[Saved data entries]
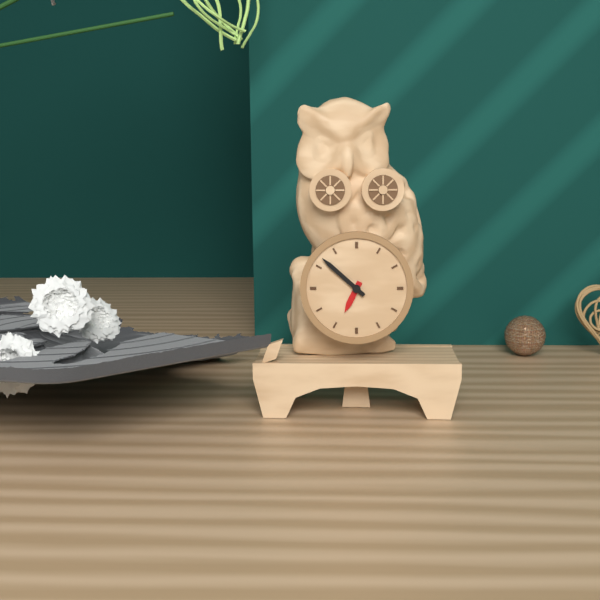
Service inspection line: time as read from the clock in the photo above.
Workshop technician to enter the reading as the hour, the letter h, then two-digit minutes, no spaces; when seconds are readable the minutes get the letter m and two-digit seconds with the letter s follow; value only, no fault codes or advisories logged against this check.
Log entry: 6h52
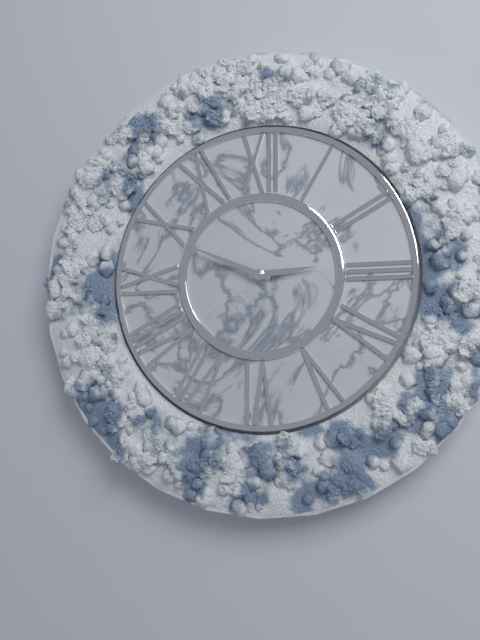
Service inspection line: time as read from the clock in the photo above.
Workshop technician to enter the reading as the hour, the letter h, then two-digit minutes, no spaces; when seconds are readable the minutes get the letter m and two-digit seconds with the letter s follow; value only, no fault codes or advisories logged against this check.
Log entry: 2h49
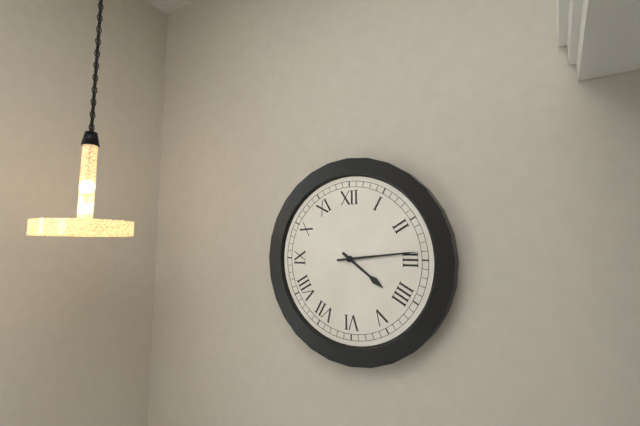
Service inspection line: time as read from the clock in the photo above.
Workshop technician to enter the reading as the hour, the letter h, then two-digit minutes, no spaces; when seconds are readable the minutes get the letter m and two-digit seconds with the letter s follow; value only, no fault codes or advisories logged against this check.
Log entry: 4h14
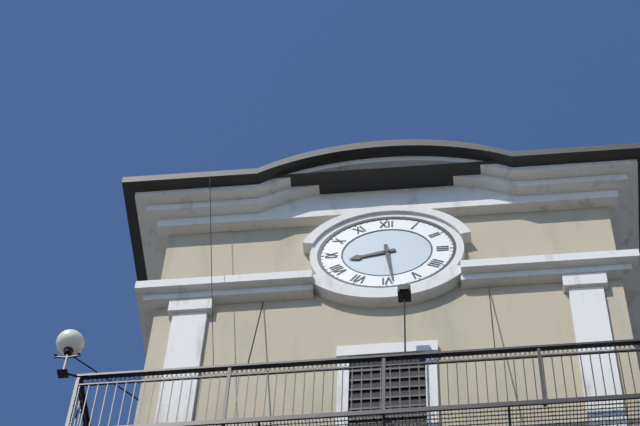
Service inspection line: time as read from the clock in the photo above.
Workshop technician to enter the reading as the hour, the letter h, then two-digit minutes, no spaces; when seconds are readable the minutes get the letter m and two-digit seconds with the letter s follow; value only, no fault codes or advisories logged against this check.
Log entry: 8h29
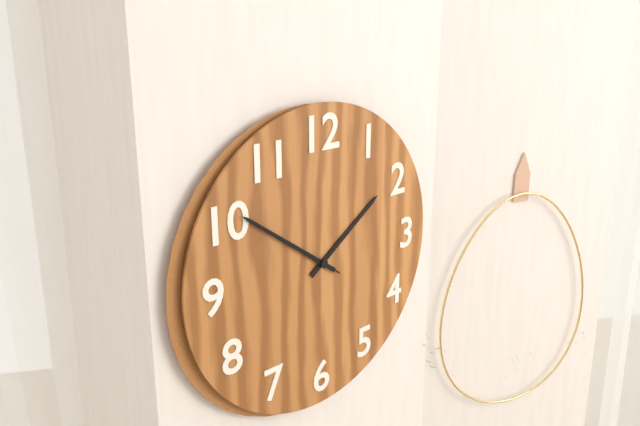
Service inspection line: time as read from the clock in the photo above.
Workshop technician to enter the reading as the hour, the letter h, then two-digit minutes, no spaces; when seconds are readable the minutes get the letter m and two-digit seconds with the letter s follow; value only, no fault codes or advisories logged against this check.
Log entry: 1h51m51s
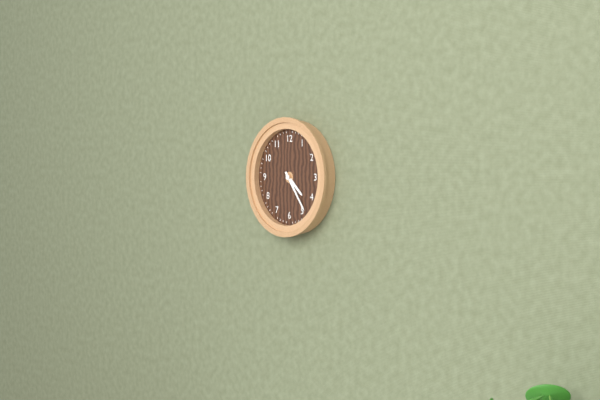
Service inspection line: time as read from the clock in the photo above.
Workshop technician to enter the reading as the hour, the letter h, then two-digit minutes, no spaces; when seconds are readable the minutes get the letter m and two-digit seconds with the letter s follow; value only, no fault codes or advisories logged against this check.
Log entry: 4h24
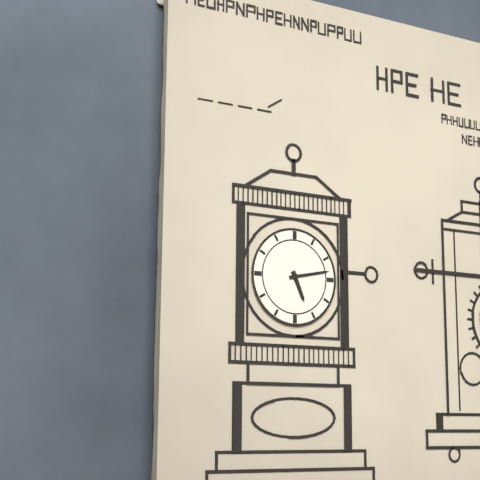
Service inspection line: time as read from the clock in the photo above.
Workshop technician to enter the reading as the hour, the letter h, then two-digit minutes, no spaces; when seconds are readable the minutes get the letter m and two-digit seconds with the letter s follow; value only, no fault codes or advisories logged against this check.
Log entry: 5h13
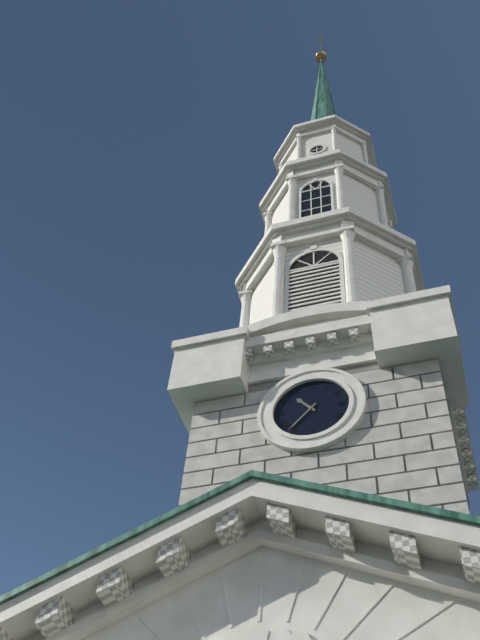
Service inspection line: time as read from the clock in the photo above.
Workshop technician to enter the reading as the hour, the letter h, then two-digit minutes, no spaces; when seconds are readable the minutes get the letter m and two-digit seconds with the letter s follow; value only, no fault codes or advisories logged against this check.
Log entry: 10h37
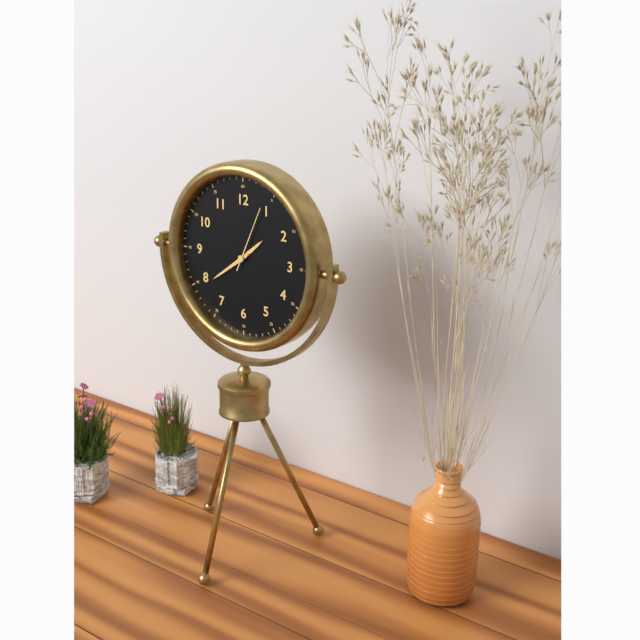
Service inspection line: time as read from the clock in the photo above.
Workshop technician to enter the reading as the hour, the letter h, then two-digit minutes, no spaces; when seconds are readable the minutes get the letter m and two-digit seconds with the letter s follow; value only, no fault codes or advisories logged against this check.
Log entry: 1h39m04s
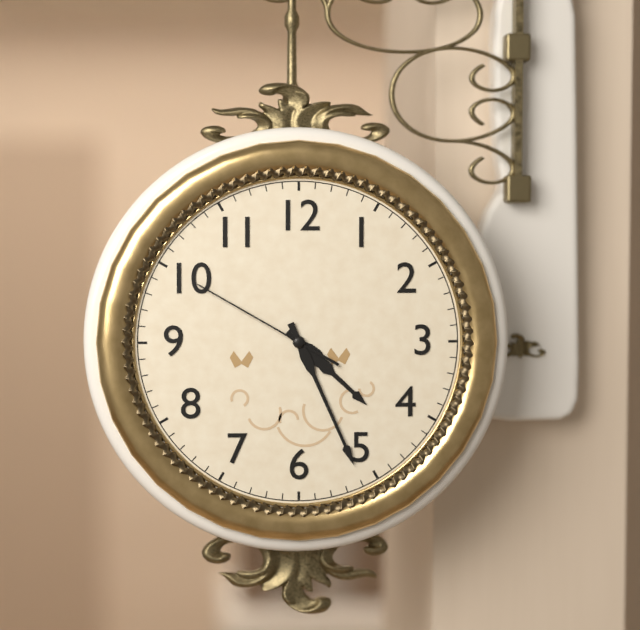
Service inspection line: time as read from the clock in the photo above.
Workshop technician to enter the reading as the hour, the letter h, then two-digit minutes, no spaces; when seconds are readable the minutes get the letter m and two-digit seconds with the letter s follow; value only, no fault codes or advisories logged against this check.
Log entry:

__Given problem__
List every line of the data above that contains the string "entry", matching case exactly.

__Exercise solution__
Log entry: 6h52
Log entry: 2h49
Log entry: 4h14
Log entry: 8h29
Log entry: 1h51m51s
Log entry: 4h24
Log entry: 5h13
Log entry: 10h37
Log entry: 1h39m04s
Log entry:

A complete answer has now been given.